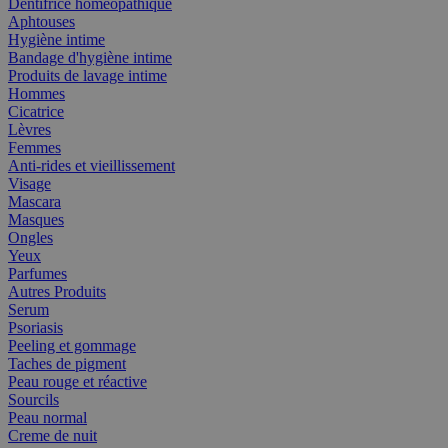
Dentifrice homéopathique
Aphtouses
Hygiène intime
Bandage d'hygiène intime
Produits de lavage intime
Hommes
Cicatrice
Lèvres
Femmes
Anti-rides et vieillissement
Visage
Mascara
Masques
Ongles
Yeux
Parfumes
Autres Produits
Serum
Psoriasis
Peeling et gommage
Taches de pigment
Peau rouge et réactive
Sourcils
Peau normal
Creme de nuit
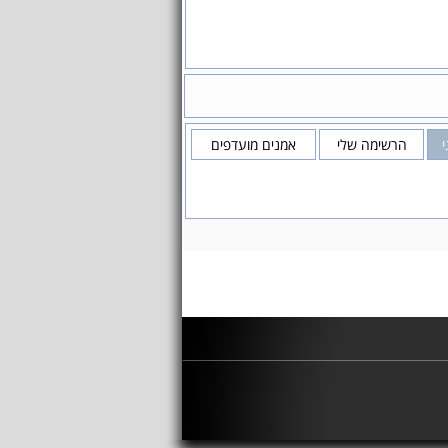
י
הרשימה שלי
אמנים מועדפים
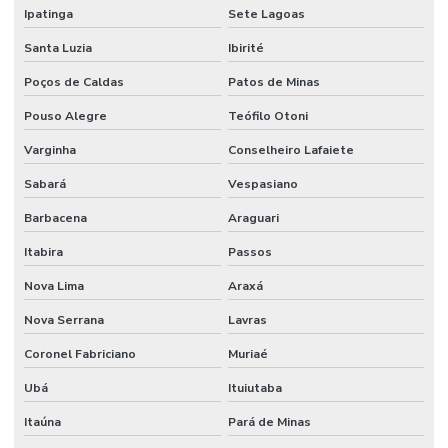
Sistema de combate a incêndio hidrantes
Ipatinga
Sete Lagoas
Sistema de combate a incêndio industrial
Santa Luzia
Ibirité
Poços de Caldas
Patos de Minas
Sistema de combate a incêndio sprinkler
Pouso Alegre
Teófilo Otoni
Sistema de detecção e alarme
Varginha
Conselheiro Lafaiete
Sistema de detecção e alarme de incêndio sem fio
Sabará
Vespasiano
Sistema de detecção e alarme de incêndio wireless
Barbacena
Araguari
Sistema detecção de incêndio
Itabira
Passos
Sistema de detecção de incêndio por aspiração
Nova Lima
Araxá
Sistema de detecção de incêndio preços
Nova Serrana
Lavras
Sistema de hidrantes para combate a incêndio
Coronel Fabriciano
Muriaé
Sistema de hidrantes contra incêndios
Ubá
Ituiutaba
Sistema de hidrantes e sprinklers
Itaúna
Pará de Minas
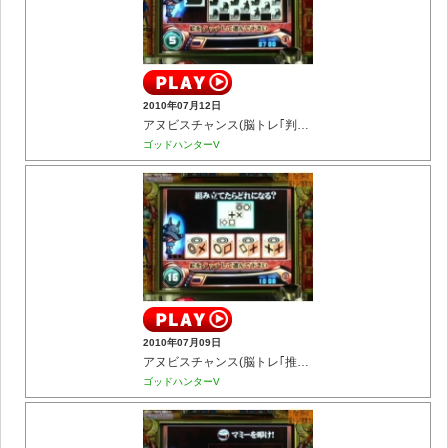
2010年07月12日
アヌビスチャンス(脳トレ｢判断力｣)
ゴッドハンターV
2010年07月09日
アヌビスチャンス(脳トレ｢推理力｣)
ゴッドハンターV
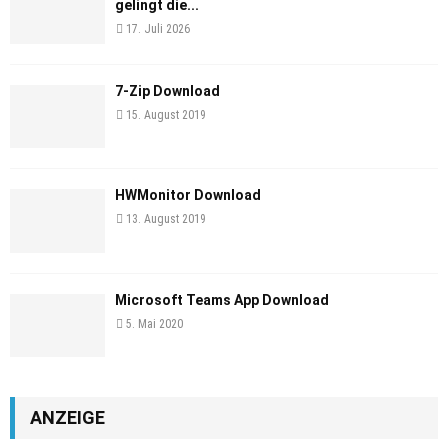
gelingt die...
17. Juli 2026
7-Zip Download
15. August 2019
HWMonitor Download
13. August 2019
Microsoft Teams App Download
5. Mai 2020
ANZEIGE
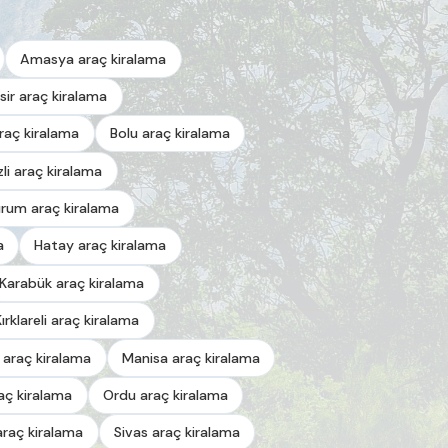
Amasya araç kiralama
esir araç kiralama
araç kiralama
Bolu araç kiralama
zli araç kiralama
urum araç kiralama
a
Hatay araç kiralama
Karabük araç kiralama
Kırklareli araç kiralama
 araç kiralama
Manisa araç kiralama
aç kiralama
Ordu araç kiralama
araç kiralama
Sivas araç kiralama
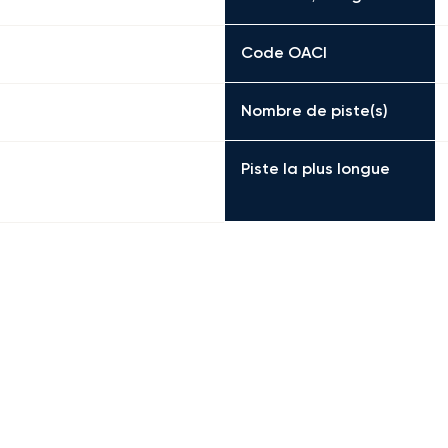
Code OACI
Nombre de piste(s)
Piste la plus longue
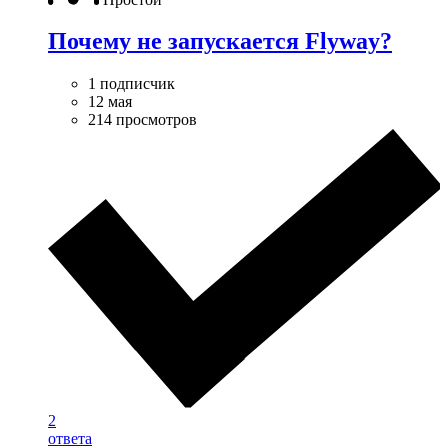
Почему не запускается Flyway?
1 подписчик
12 мая
214 просмотров
2
ответа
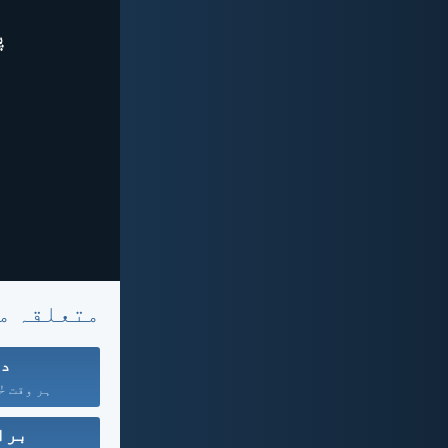
متعلقہ م
دع
ہر وقت خُ
برا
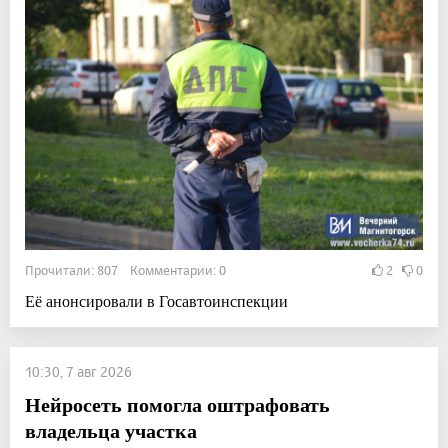
Прочитали: 807 Комментарии: 0
2
0
Её анонсировали в Госавтоинспекции
10:30, 7 авг 2026
Нейросеть помогла оштрафовать
владельца участка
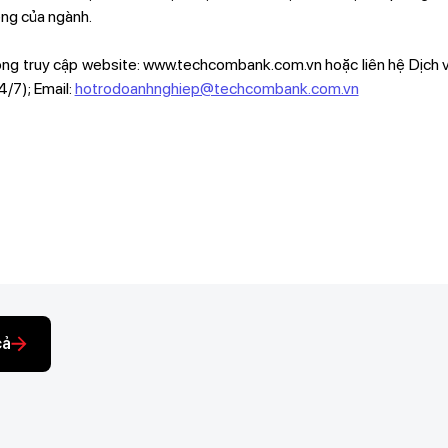
êng của ngành.
i lòng truy cập website: www.techcombank.com.vn hoặc liên hệ Dịch 
/7); Email:
hotrodoanhnghiep@techcombank.com.vn
cả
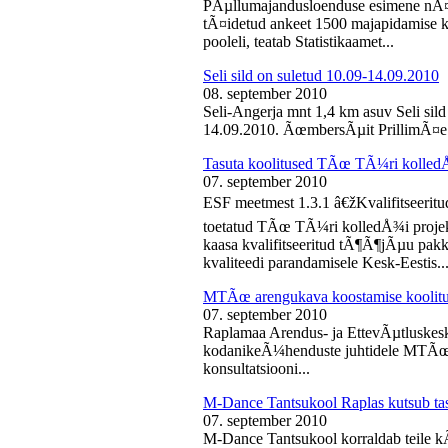
PÃµllumajandusloenduse esimene nÃ¤d
tÃ¤idetud ankeet 1500 majapidamise k
pooleli, teatab Statistikaamet...
Seli sild on suletud 10.09-14.09.2010
08. september 2010
Seli-Angerja mnt 1,4 km asuv Seli sil
14.09.2010. ÃœmbersÃµit PrillimÃ¤e 
Tasuta koolitused TÃœ TÃ¼ri kolled
07. september 2010
ESF meetmest 1.3.1 â€žKvalifitseeri
toetatud TÃœ TÃ¼ri kolledÅ¾i projek
kaasa kvalifitseeritud tÃ¶Ã¶jÃµu pak
kvaliteedi parandamisele Kesk-Eestis..
MTÃœ arengukava koostamise koolit
07. september 2010
Raplamaa Arendus- ja EttevÃµtluskes
kodanikeÃ¼henduste juhtidele MTÃœ a
konsultatsiooni...
M-Dance Tantsukool Raplas kutsub ta
07. september 2010
M-Dance Tantsukool korraldab teile kÃµ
· · · ·
▸ WORK ORDER:
What is needed is every line from the data above that includes the string "Tantsukool", copied out.

▸ RESULT OF THE TASK:
M-Dance Tantsukool Raplas kutsub ta
M-Dance Tantsukool korraldab teile kÃµ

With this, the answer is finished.